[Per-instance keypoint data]
>>

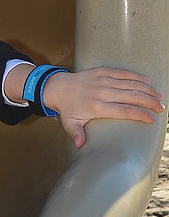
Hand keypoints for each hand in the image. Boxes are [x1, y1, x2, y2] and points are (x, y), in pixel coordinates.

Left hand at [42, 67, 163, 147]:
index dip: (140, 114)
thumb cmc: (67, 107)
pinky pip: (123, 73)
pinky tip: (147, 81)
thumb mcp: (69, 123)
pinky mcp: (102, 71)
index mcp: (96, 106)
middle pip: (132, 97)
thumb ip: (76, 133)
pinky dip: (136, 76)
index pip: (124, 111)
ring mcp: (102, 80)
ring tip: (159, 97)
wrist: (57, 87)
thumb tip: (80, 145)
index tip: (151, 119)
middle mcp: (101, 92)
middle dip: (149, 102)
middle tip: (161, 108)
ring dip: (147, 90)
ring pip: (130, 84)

<<
>>

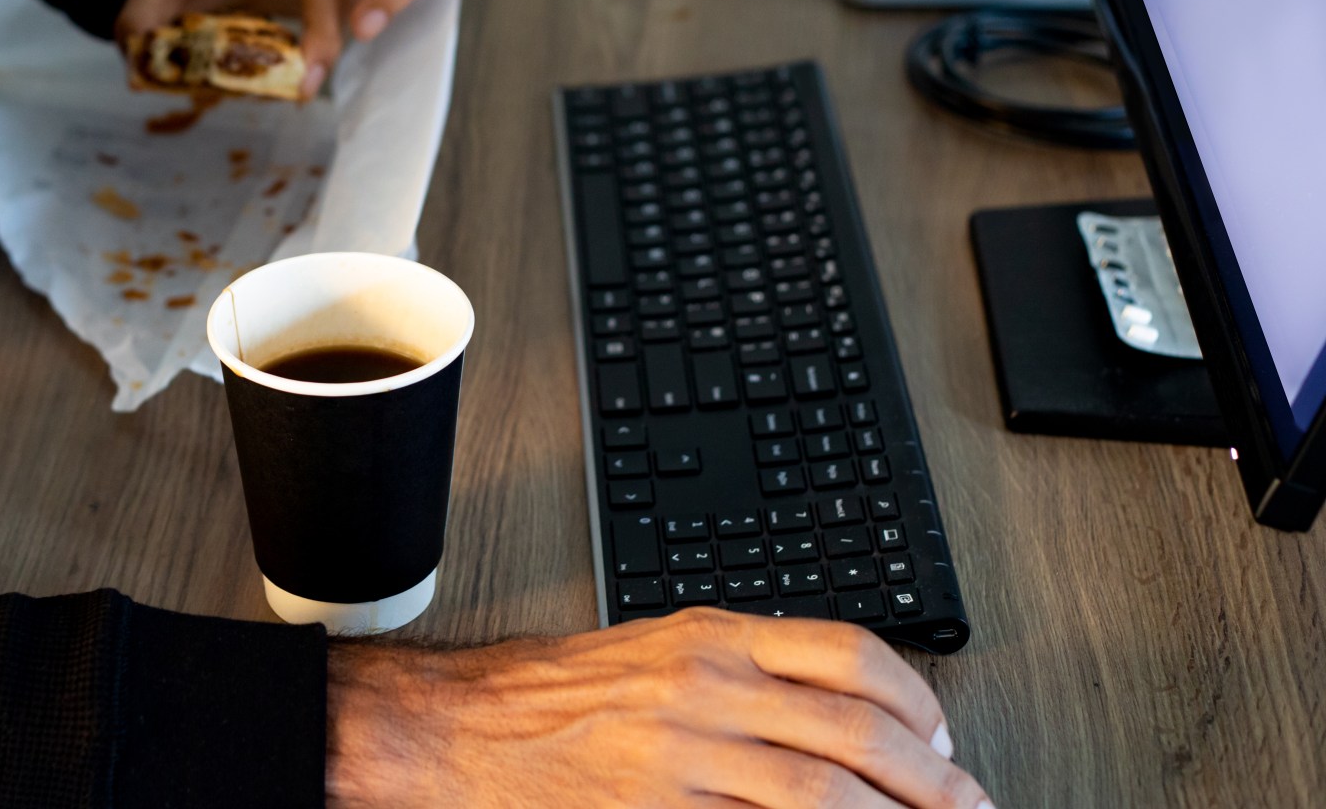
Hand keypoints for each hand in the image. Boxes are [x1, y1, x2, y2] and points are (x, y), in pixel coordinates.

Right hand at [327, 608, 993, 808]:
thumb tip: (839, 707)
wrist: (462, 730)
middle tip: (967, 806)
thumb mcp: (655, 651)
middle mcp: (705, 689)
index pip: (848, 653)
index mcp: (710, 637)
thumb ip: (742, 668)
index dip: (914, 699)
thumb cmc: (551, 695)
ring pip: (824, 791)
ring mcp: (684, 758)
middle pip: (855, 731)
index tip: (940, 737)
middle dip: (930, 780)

<<

GOAL OF THE EXERCISE :: From the records above, print exactly the lines that run from the line with "index mcp: (96, 106)" to the line with "ring pip: (130, 84)", inclusive.

EXERCISE SOLUTION ::
index mcp: (96, 106)
middle pip: (132, 97)
thumb ip: (76, 133)
pinky dip: (136, 76)
index pip: (124, 111)
ring mcp: (102, 80)
ring tip: (159, 97)
wrist: (57, 87)
thumb tip: (80, 145)
index tip: (151, 119)
middle mcp: (101, 92)
middle dip: (149, 102)
middle tip: (161, 108)
ring dip: (147, 90)
ring pip: (130, 84)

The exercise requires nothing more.